Your assignment =>
Further down are entries; set down exactly and only the lines from the one with "middle mcp: (316, 357)" up to and including the one with "pinky pip: (270, 216)", dropping each picture.

Provided data =>
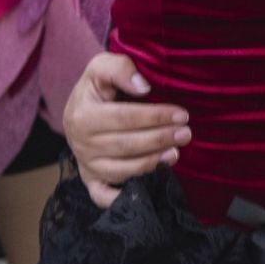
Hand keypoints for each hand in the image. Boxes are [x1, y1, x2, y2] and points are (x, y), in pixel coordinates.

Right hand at [63, 52, 192, 208]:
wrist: (77, 111)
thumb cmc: (96, 88)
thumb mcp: (101, 66)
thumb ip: (119, 68)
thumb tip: (143, 86)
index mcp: (82, 115)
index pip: (125, 117)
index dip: (155, 116)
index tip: (182, 113)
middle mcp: (81, 144)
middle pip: (126, 145)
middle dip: (160, 139)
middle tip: (186, 133)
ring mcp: (86, 165)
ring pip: (122, 170)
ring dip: (152, 163)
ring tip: (176, 153)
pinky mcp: (91, 181)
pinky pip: (105, 196)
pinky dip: (124, 197)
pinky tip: (148, 187)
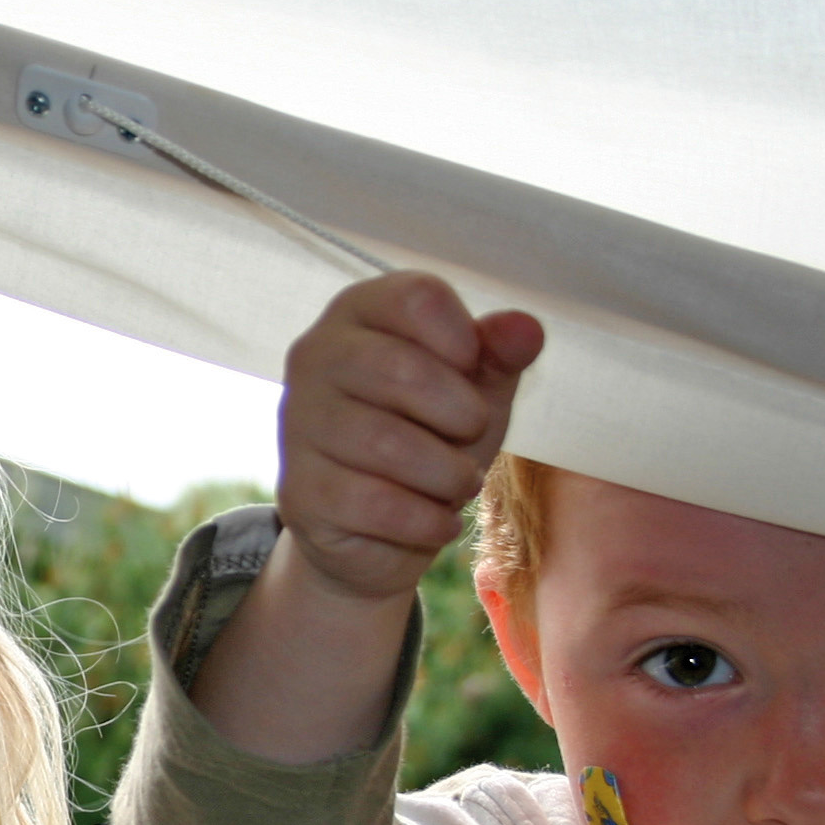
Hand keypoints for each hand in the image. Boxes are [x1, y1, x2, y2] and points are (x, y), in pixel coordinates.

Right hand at [276, 272, 544, 602]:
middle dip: (462, 414)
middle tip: (472, 435)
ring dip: (449, 475)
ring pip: (387, 444)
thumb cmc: (430, 435)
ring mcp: (299, 424)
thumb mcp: (475, 388)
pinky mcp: (301, 490)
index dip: (466, 341)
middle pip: (402, 369)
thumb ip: (499, 354)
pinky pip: (376, 504)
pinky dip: (426, 521)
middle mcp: (316, 357)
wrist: (378, 527)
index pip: (417, 297)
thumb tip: (525, 329)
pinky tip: (434, 521)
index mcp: (360, 313)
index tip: (470, 371)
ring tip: (457, 483)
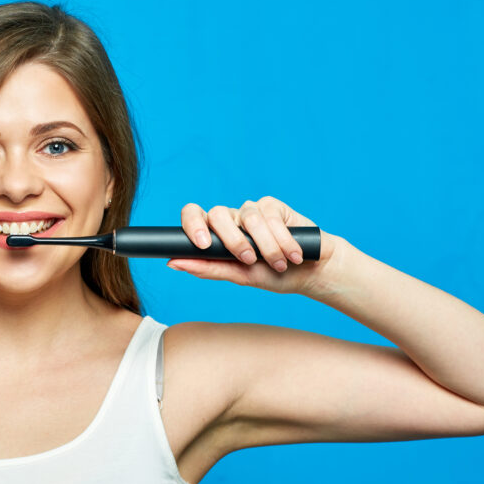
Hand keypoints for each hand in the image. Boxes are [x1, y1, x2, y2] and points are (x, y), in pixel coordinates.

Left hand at [167, 196, 336, 293]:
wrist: (311, 272)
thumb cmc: (274, 275)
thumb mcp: (240, 277)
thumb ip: (209, 269)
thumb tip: (173, 263)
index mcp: (217, 235)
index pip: (194, 216)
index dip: (193, 225)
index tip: (202, 245)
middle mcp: (232, 220)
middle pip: (218, 213)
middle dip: (233, 240)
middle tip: (249, 260)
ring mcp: (252, 211)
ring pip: (248, 218)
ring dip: (266, 246)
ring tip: (280, 264)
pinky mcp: (273, 206)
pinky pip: (270, 216)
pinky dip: (282, 239)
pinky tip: (293, 254)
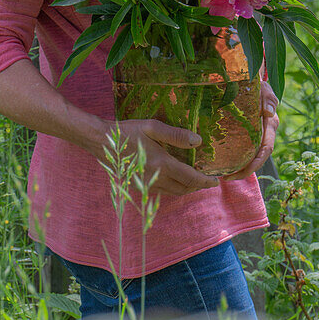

Response for this exercise =>
middle mcp: (316, 357)
wrist: (378, 527)
index pip: (417, 297)
thumb tip: (525, 329)
pinky tip: (434, 521)
index mcp: (360, 313)
index tip: (470, 371)
ring tip: (457, 483)
Hand keypoints for each hand in the image. Boxes are [x1, y1, x2, y2] and points are (x, y), in pixel coordinates.

Left hand at [167, 196, 336, 293]:
wrist: (311, 272)
thumb cmc: (274, 275)
thumb mcp: (240, 277)
thumb ip: (209, 269)
thumb tip: (173, 263)
index mcp: (217, 235)
index pip: (194, 216)
index dip: (193, 225)
index tip: (202, 245)
middle mcp: (232, 220)
middle pip: (218, 213)
middle dip: (233, 240)
middle tip: (249, 260)
ring mcp: (252, 211)
ring pip: (248, 218)
ring dip: (266, 246)
ring tip: (280, 264)
pinky mcp: (273, 206)
pinky pip: (270, 216)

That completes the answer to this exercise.